Sunday, July 28, 2019


Commonwealth by Ann Patchett (2016)

Bert Cousins attends a christening party uninvited, bringing with him a bottle of gin as a gift, and after really getting the party going he ends up kissing the mother of the party's honoree. This sets in motion the breakup of both their marriages and reforms the families. Bert's four kids and Beverly's two are now step-siblings and the new relationships changes the paths of all their lives. One of those lives is cut short, and the others hide what really happened that day for decades. Then one of them tells the story to a writer, and their secrets are published in a bestselling novel.

The biggest hurdle with this book is the number of characters and their complicated relationships. There are six kids and four parents, and I kept forgetting which kids belonged to which parents and which parents were married to who, or used to be married to who.

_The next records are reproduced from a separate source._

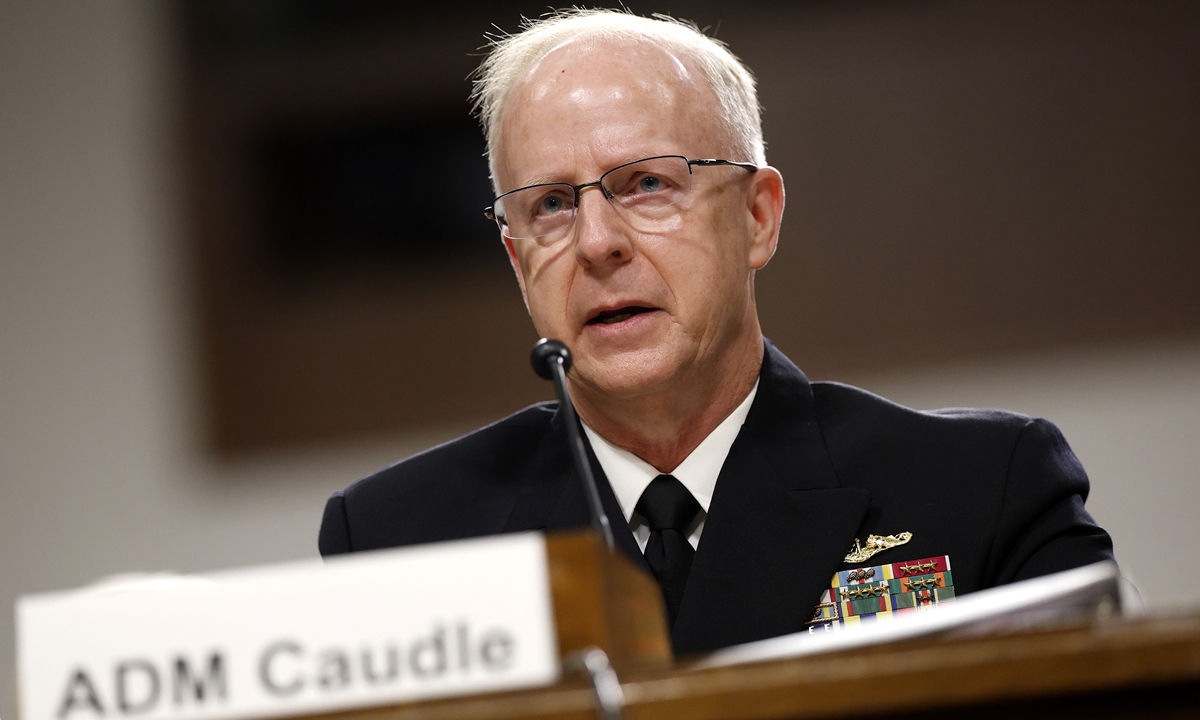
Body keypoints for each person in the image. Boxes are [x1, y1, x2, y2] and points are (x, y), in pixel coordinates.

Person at [319, 9, 1113, 655]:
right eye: (552, 206)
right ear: (516, 256)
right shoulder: (400, 544)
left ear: (758, 217)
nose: (598, 243)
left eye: (648, 184)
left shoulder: (984, 490)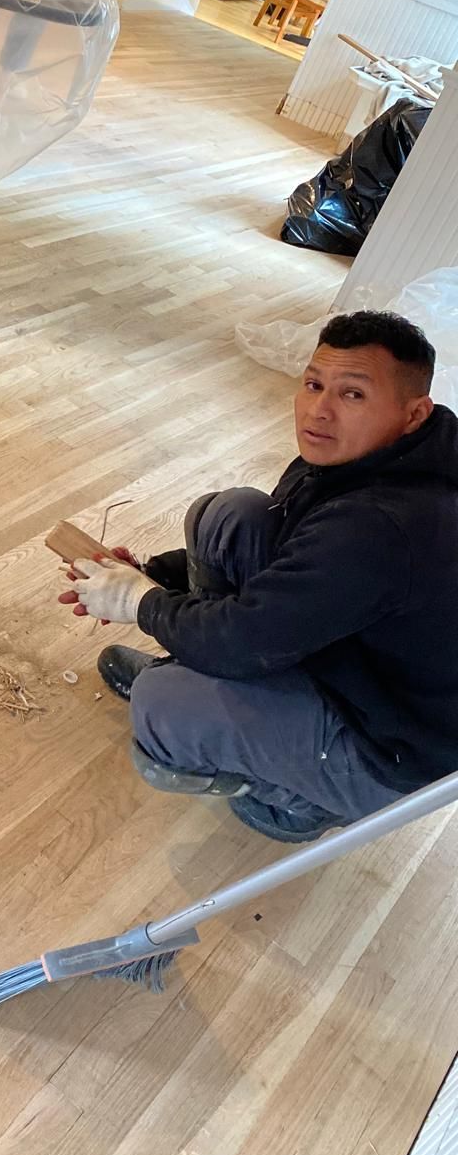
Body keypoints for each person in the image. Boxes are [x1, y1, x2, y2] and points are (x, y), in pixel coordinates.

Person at [59, 312, 458, 843]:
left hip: (386, 745)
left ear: (414, 413)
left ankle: (305, 801)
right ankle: (210, 668)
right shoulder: (371, 457)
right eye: (315, 384)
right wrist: (148, 575)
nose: (320, 410)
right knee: (231, 515)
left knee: (164, 706)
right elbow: (300, 562)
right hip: (358, 651)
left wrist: (143, 604)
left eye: (353, 395)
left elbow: (245, 637)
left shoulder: (384, 523)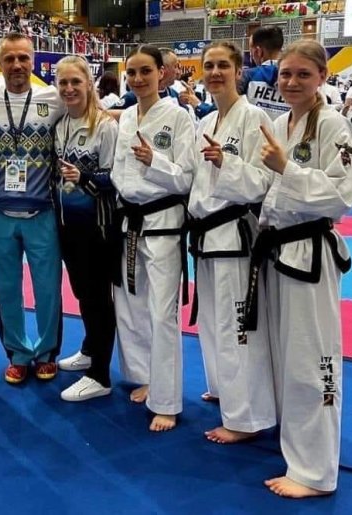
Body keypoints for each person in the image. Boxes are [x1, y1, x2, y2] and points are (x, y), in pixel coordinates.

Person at [241, 39, 352, 498]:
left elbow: (342, 196)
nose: (291, 82)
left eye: (303, 74)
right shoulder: (278, 123)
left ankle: (316, 472)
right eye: (286, 74)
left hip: (310, 251)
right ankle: (296, 449)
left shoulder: (334, 125)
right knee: (285, 356)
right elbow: (264, 187)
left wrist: (287, 168)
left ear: (322, 78)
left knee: (313, 358)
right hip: (276, 249)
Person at [186, 42, 276, 442]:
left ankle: (246, 419)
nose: (215, 72)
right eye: (209, 66)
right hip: (206, 235)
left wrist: (227, 162)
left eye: (223, 65)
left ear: (239, 70)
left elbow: (264, 182)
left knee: (238, 327)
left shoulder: (254, 118)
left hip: (236, 234)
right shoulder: (206, 121)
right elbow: (194, 182)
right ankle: (225, 389)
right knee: (213, 322)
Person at [0, 32, 65, 384]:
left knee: (48, 289)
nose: (17, 65)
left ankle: (46, 352)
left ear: (33, 61)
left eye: (23, 57)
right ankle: (18, 353)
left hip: (42, 212)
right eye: (9, 58)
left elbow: (89, 112)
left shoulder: (53, 99)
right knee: (6, 289)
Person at [111, 45, 194, 431]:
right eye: (132, 72)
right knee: (131, 305)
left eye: (146, 71)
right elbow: (118, 169)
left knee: (162, 313)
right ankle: (145, 377)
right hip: (129, 221)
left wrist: (154, 162)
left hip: (163, 225)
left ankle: (167, 401)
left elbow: (187, 176)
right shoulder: (127, 116)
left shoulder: (179, 117)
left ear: (162, 73)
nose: (138, 79)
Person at [52, 56, 118, 401]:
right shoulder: (61, 124)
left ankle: (100, 375)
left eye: (76, 82)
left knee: (98, 299)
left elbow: (116, 177)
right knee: (81, 293)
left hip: (97, 227)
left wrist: (85, 177)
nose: (69, 89)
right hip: (67, 225)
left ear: (89, 84)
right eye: (63, 83)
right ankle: (91, 349)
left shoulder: (105, 126)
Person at [240, 26, 289, 120]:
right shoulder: (297, 78)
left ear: (259, 51)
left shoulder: (247, 76)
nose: (252, 56)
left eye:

Granted, I began this book the day before leaving on vacation and was just reading bits here and there throughout most of my vacation but I think it would have still been confusing.

Otherwise it was a good story and the characters we really got to know were compelling. Franny Keating was the baby newly christened in the opening pages of the book, and as an adult she was a cocktail waitress trying to figure out what to do with her life. She meets an author she admires a lot and ends up in a relationship with him. Her sister Caroline is a lawyer, though we don't get her full story. They are still close with their step-siblings, Albie being the most interesting (in my opinion) of them. He was the youngest and played a key role in the tragedy that occurred in their childhood. Mostly because he was so annoying and the other kids were always trying to get rid of him, which they did by giving him Benadryl so he'd fall asleep.

I liked how they all tried to take care of each other their whole lives, even those who weren't really related. For instance, Caroline and Franny helped out their stepfather's ex-wife when she needed it. She was their step-siblings' mother after all, and therefore they did not even think of not helping her, even though they didn't really know her. More than anything, this was a novel about the meaning of family and all the forms that families can take.

It took me a while to read since, as I mentioned, I was reading bits here and there on vacation. But at a certain point I had more free time and really sat down with it for bigger chunks of time, which I think was much better because of the number of characters and the jumping back and forth in time. Ann Patchett's writing is always a pleasure to read, and this novel was no exception.